Ok I give up. Now I know I should know this answer but how do I know what size nozzle to run on my heads? Right now everything is 2.0. Should I just order the red tips from hunter ? I have i20 rotors.


----------



## synergy0852 (Jun 30, 2018)

I don't know if this is right or wrong but I personally used a 1.5gpm on my 90° rotors, 3gpm on my 180°, and 6gpm on the 1 360° I have. The company that did my install had 2gpm on most with some random 1 gpm thrown in and I assumed they just ran out of 2gpm. After I changed them all and did another irrigation audit my catch cups all had exactly the same amount of water in them so I figured i must be on to something. I wouldn't put too much weight on this as I'm no professional. Maybe some more knowledgeable people will chime in.


----------



## g-man (Jun 15, 2017)

@synergy0852 you did it correctly. The corners only move 90 degrees, so the rotor goes back and forth more often. The middle 360 needs to do a full revolution so it needs to spread more water.
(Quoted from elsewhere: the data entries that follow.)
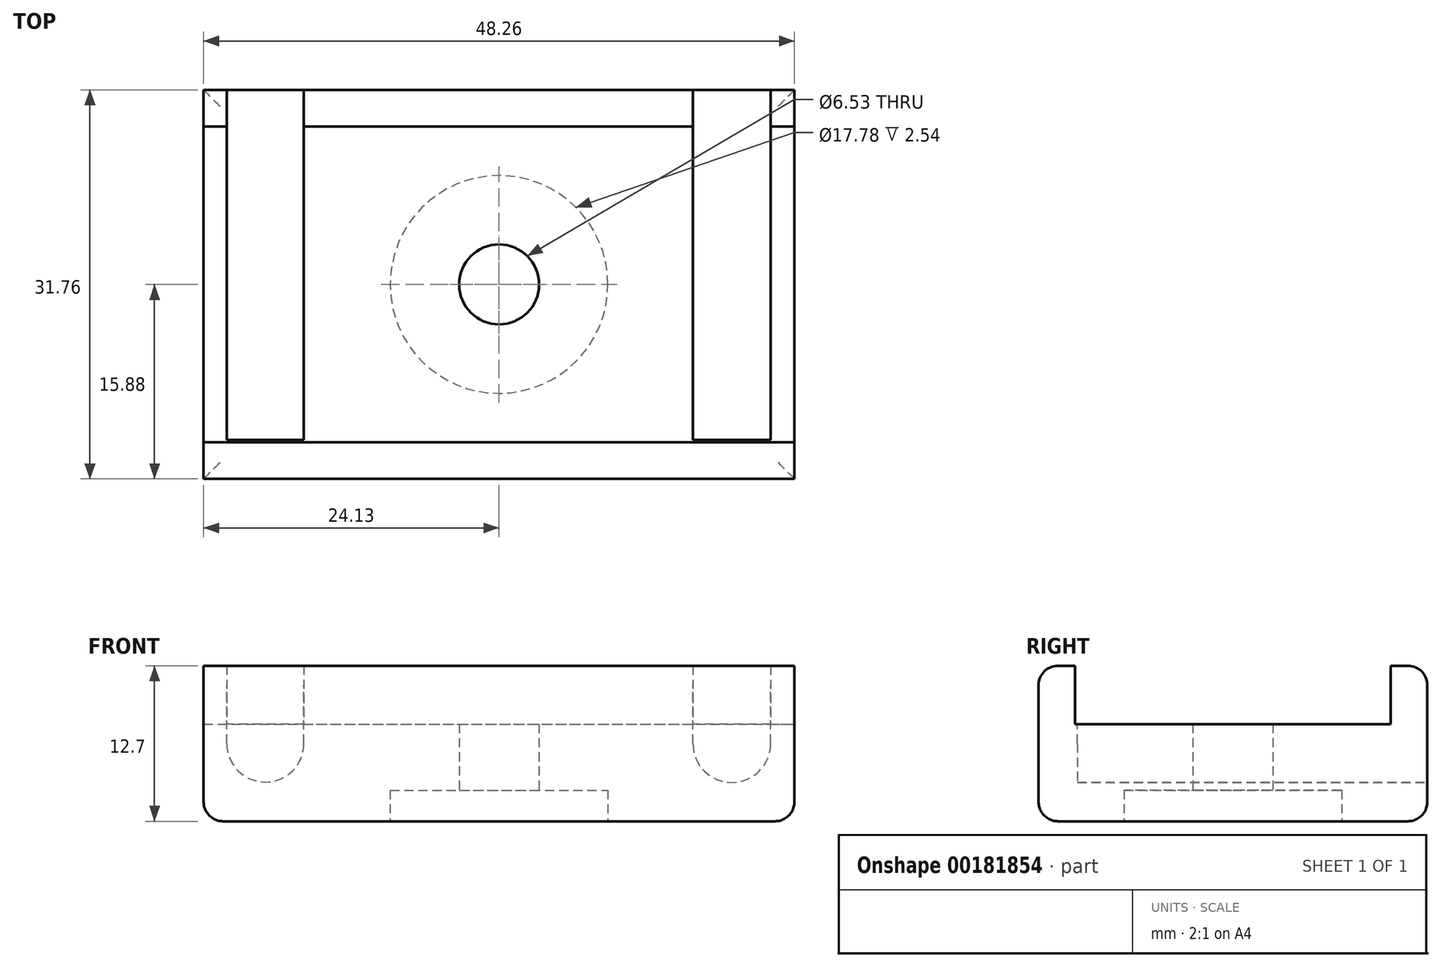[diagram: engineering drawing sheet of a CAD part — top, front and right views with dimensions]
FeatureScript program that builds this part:
annotation { "Feature Type Name" : "Feature", "Feature Type Description" : "" }
export const myFeature = defineFeature(function(context is Context, id is Id, definition is map)
    precondition{}
    {
        {
            var Q0;
            Q0=qCreatedBy(makeId("Top.planeOp"),FACE);
            var sketch = newSketch(context, id + "F0", { "sketchPlane" : qUnion([Q0])});
            skLineSegment(sketch, "E0.bottom", {"start": v(24.13, 15.88) * mm, "end": v(-24.13, 15.88) * mm});
            skLineSegment(sketch, "E0.top", {"start": v(24.13, -15.88) * mm, "end": v(-24.13, -15.88) * mm});
            skLineSegment(sketch, "E0.left", {"start": v(24.13, 15.88) * mm, "end": v(24.13, -15.88) * mm});
            skLineSegment(sketch, "E0.right", {"start": v(-24.13, 15.88) * mm, "end": v(-24.13, -15.88) * mm});
            skPoint(sketch, "E0.middle", {"position": v(0, 0) * mm});
            skSolve(sketch);
        }
        {
            var Q0;
            Q0 = qSketchRegion(id + "F0", true);
            extrude(context, id + "F1", {"entities" : qUnion([Q0]), "depth" : 12.7 * mm});
        }
        {
            var Q0;
            Q0=makeQuery(id+"F1.opExtrude","CAP_FACE",FACE,{"disambiguationData":[OSD([sQuery(id+"F0.wireOp",EDGE,"E0.bottom"),sQuery(id+"F0.wireOp",EDGE,"E0.top"),sQuery(id+"F0.wireOp",EDGE,"E0.left"),sQuery(id+"F0.wireOp",EDGE,"E0.right")])],"isStart":false});
            var sketch = newSketch(context, id + "F2", { "sketchPlane" : qUnion([Q0])});
            skLineSegment(sketch, "E1.bottom", {"start": v(-24.13, 12.9) * mm, "end": v(24.13, 12.9) * mm});
            skLineSegment(sketch, "E1.top", {"start": v(-24.13, -12.9) * mm, "end": v(24.13, -12.9) * mm});
            skLineSegment(sketch, "E1.left", {"start": v(-24.13, 12.9) * mm, "end": v(-24.13, -12.9) * mm});
            skLineSegment(sketch, "E1.right", {"start": v(24.13, 12.9) * mm, "end": v(24.13, -12.9) * mm});
            skPoint(sketch, "E1.middle", {"position": v(0, 0) * mm});
            skSolve(sketch);
        }
        {
            var Q0;
            Q0=makeQuery(id+"F2.imprint","IMPRINT",FACE,{"disambiguationData":[TD([[makeQuery(id+"F2.imprint","IMPRINT",EDGE,{"derivedFrom":sQuery(id+"F2.wireOp",EDGE,"E1.bottom")}),-1.0]])]});
            extrude(context, id + "F3", {"entities" : qUnion([Q0]), "operationType" : NewBodyOperationType.REMOVE, "oppositeDirection" : true, "depth" : 4.76 * mm});
        }
        {
            var Q0;
            Q0=makeQuery(id+"F1.opExtrude","SWEPT_FACE",FACE,{"disambiguationData":[OSD([sQuery(id+"F0.wireOp",EDGE,"E0.bottom")])]});
            var sketch = newSketch(context, id + "F4", { "sketchPlane" : qUnion([Q0])});
            skPoint(sketch, "E2.endSnap0", {"position": v(0, 0) * mm});
            skLineSegment(sketch, "E3", {"start": v(-22.19, 6.35) * mm, "end": v(-22.19, 16.05) * mm});
            skLineSegment(sketch, "E4", {"start": v(-15.84, 6.35) * mm, "end": v(-15.84, 16.04) * mm});
            skArc(sketch, "E5", {"start": v(-22.19, 6.35) * mm, "mid": v(-19.01, 3.17) * mm, "end": v(-15.84, 6.35) * mm});
            skLineSegment(sketch, "E6", {"start": v(15.94, 6.35) * mm, "end": v(15.94, 15.78) * mm});
            skLineSegment(sketch, "E7", {"start": v(22.24, 6.35) * mm, "end": v(22.24, 15.77) * mm});
            skArc(sketch, "E8", {"start": v(15.94, 6.35) * mm, "mid": v(19.09, 3.2) * mm, "end": v(22.24, 6.35) * mm});
            skLineSegment(sketch, "E9", {"start": v(-22.19, 16.05) * mm, "end": v(-15.84, 16.04) * mm});
            skLineSegment(sketch, "E10", {"start": v(15.94, 15.78) * mm, "end": v(22.24, 15.77) * mm});
            skSolve(sketch);
        }
        {
            var Q0;
            {var subQ0=sQuery(id+"F4.wireOp",EDGE,"E5");Q0=makeQuery(id+"F4.imprint","IMPRINT",FACE,{"disambiguationData":[TD([[makeQuery(id+"F4.imprint","IMPRINT",EDGE,{"derivedFrom":subQ0}),1.0]])]});}
            var Q1;
            {var subQ0=sQuery(id+"F4.wireOp",EDGE,"E8");Q1=makeQuery(id+"F4.imprint","IMPRINT",FACE,{"disambiguationData":[TD([[makeQuery(id+"F4.imprint","IMPRINT",EDGE,{"derivedFrom":subQ0}),1.0]])]});}
            extrude(context, id + "F5", {"entities" : qUnion([Q0, Q1]), "operationType" : NewBodyOperationType.REMOVE, "oppositeDirection" : true, "depth" : 28.57 * mm});
        }
        {
            var Q0;
            Q0=makeQuery(id+"F1.opExtrude","CAP_FACE",FACE,{"disambiguationData":[OSD([sQuery(id+"F0.wireOp",EDGE,"E0.bottom"),sQuery(id+"F0.wireOp",EDGE,"E0.top"),sQuery(id+"F0.wireOp",EDGE,"E0.left"),sQuery(id+"F0.wireOp",EDGE,"E0.right")])],"isStart":true});
            var sketch = newSketch(context, id + "F6", { "sketchPlane" : qUnion([Q0])});
            skCircle(sketch, "E11", {"center": v(0, 0) * mm, "radius": 3.26 * mm});
            skCircle(sketch, "E12", {"center": v(0, 0) * mm, "radius": 8.9 * mm});
            skSolve(sketch);
        }
        {
            var Q0;
            Q0=makeQuery(id+"F6.imprint","IMPRINT",FACE,{"disambiguationData":[TD([[makeQuery(id+"F6.imprint","IMPRINT",EDGE,{"derivedFrom":sQuery(id+"F6.wireOp",EDGE,"E11")}),1.0]])]});
            extrude(context, id + "F7", {"entities" : qUnion([Q0]), "operationType" : NewBodyOperationType.REMOVE, "endBound" : BoundingType.UP_TO_NEXT, "oppositeDirection" : true, "depth" : 14.22 * mm});
        }
        {
            var Q0;
            Q0=makeQuery(id+"F6.imprint","IMPRINT",FACE,{"disambiguationData":[TD([[makeQuery(id+"F6.imprint","IMPRINT",EDGE,{"derivedFrom":sQuery(id+"F6.wireOp",EDGE,"E11")}),-1.0]])]});
            extrude(context, id + "F8", {"entities" : qUnion([Q0]), "operationType" : NewBodyOperationType.REMOVE, "oppositeDirection" : true, "depth" : 2.54 * mm});
        }
        {
            var Q0;
            Q0=makeQuery(id+"F1.opExtrude","CAP_EDGE",EDGE,{"disambiguationData":[OSD([sQuery(id+"F0.wireOp",EDGE,"E0.left")])],"isStart":true});
            var Q1;
            Q1=makeQuery(id+"F1.opExtrude","CAP_EDGE",EDGE,{"disambiguationData":[OSD([sQuery(id+"F0.wireOp",EDGE,"E0.bottom")])],"isStart":true});
            var Q2;
            Q2=makeQuery(id+"F1.opExtrude","CAP_EDGE",EDGE,{"disambiguationData":[OSD([sQuery(id+"F0.wireOp",EDGE,"E0.right")])],"isStart":true});
            var Q3;
            Q3=makeQuery(id+"F1.opExtrude","CAP_EDGE",EDGE,{"disambiguationData":[OSD([sQuery(id+"F0.wireOp",EDGE,"E0.top")])],"isStart":true});
            var Q4;
            Q4=makeQuery(id+"F8.boolean.opBoolean","COPY",EDGE,{"derivedFrom":makeQuery(id+"F8.opExtrude","CAP_EDGE",EDGE,{"disambiguationData":[OSD([sQuery(id+"F6.wireOp",EDGE,"E12")])],"isStart":true})});
            fillet(context, id + "F9", {"entities" : qUnion([Q0, Q1, Q2, Q3, Q4]), "radius" : 1.59 * mm, "tangentPropagation" : true, "allowEdgeOverflow" : false});
        }
        {
            var Q0;
            {var subQ0=sQuery(id+"F0.wireOp",EDGE,"E0.bottom");Q0=makeQuery(id+"F5.boolean.opBoolean","SPLIT",EDGE,{"disambiguationData":[TD([makeQuery(id+"F5.opExtrude","SWEPT_FACE",FACE,{"disambiguationData":[OSD([sQuery(id+"F4.wireOp",EDGE,"E4")])]})])],"derivedFrom":makeQuery(id+"F1.opExtrude","CAP_EDGE",EDGE,{"disambiguationData":[OSD([subQ0])],"isStart":false})});}
            var Q1;
            Q1=makeQuery(id+"F1.opExtrude","CAP_EDGE",EDGE,{"disambiguationData":[OSD([sQuery(id+"F0.wireOp",EDGE,"E0.top")])],"isStart":false});
            fillet(context, id + "F10", {"entities" : qUnion([Q0, Q1]), "radius" : 1.59 * mm, "tangentPropagation" : true, "allowEdgeOverflow" : false});
        }
        {
            var Q0;
            {var subQ0=sQuery(id+"F0.wireOp",EDGE,"E0.bottom");var subQ1=sQuery(id+"F0.wireOp",EDGE,"E0.right");Q0=makeQuery(id+"F5.boolean.opBoolean","SPLIT",EDGE,{"disambiguationData":[TD([makeQuery(id+"F1.opExtrude","SWEPT_FACE",FACE,{"disambiguationData":[OSD([subQ1])]})])],"derivedFrom":makeQuery(id+"F1.opExtrude","CAP_EDGE",EDGE,{"disambiguationData":[OSD([subQ0])],"isStart":false})});}
            fillet(context, id + "F11", {"entities" : qUnion([Q0]), "radius" : 1.59 * mm, "tangentPropagation" : true, "allowEdgeOverflow" : false});
        }
        {
            var Q0;
            {var subQ0=sQuery(id+"F0.wireOp",EDGE,"E0.bottom");var subQ1=sQuery(id+"F0.wireOp",EDGE,"E0.left");Q0=makeQuery(id+"F5.boolean.opBoolean","SPLIT",EDGE,{"disambiguationData":[TD([makeQuery(id+"F1.opExtrude","SWEPT_FACE",FACE,{"disambiguationData":[OSD([subQ1])]})])],"derivedFrom":makeQuery(id+"F1.opExtrude","CAP_EDGE",EDGE,{"disambiguationData":[OSD([subQ0])],"isStart":false})});}
            fillet(context, id + "F12", {"entities" : qUnion([Q0]), "radius" : 1.59 * mm, "tangentPropagation" : true, "allowEdgeOverflow" : false});
        }
    });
Therefore the ratio should be 1 in the 360, 1/2 in the 180 and 1/4 in the corners. But the sum off all the rotors in a zone needs to be less than your max gpm available to your system. It takes pen and paper with a layout to do it correctly. Mp rotors make all this simple since they "self adjust" their rate.


----------



## HoosierLawnGnome (Sep 28, 2017)

I turned off the smart watering for mine. Even with it on inwas manually adjusting it constantly.


----------



## robertmehrer (Feb 28, 2019)

I'll start with never trust a smart watering feature of a auto smart timer. Do the work and figure it out yourself and set the timer accordingly.


----------



## g-man (Jun 15, 2017)

I'm probably in the group that uses the smart feature and it works for me. But it took some time to fine tune it to work correctly. Used my own calculations of ET to verify and created custom nozzles profiles in the rachio.

I really think they should develop a soil probe for each zone and just use smart learning to trigger the zone based on moisture.


----------



## TN Hawkeye (May 7, 2018)

g-man said:


> I really think they should develop a soil probe for each zone and just use smart learning to trigger the zone based on moisture.


That's a really cool idea. I wonder if they could have it give you real time soil temps too.


----------



## g-man (Jun 15, 2017)

It is an old concept. Large farming operations have moisture probe that they use to assess when to water acres of corn.

Dwf_pilot has a soil probe system and he reports the moisture to his weather webpage.


----------



## stotea (Jul 31, 2017)

HoosierLawnGnome said:


> I turned off the smart watering for mine. Even with it on inwas manually adjusting it constantly.


Same here. I found it was generally watering too frequently no matter what settings I used. Also, I got really annoyed and frustrated with the system saying it was going to skip/delay watering only to find out the next morning it had changed its mind and watered anyway.


----------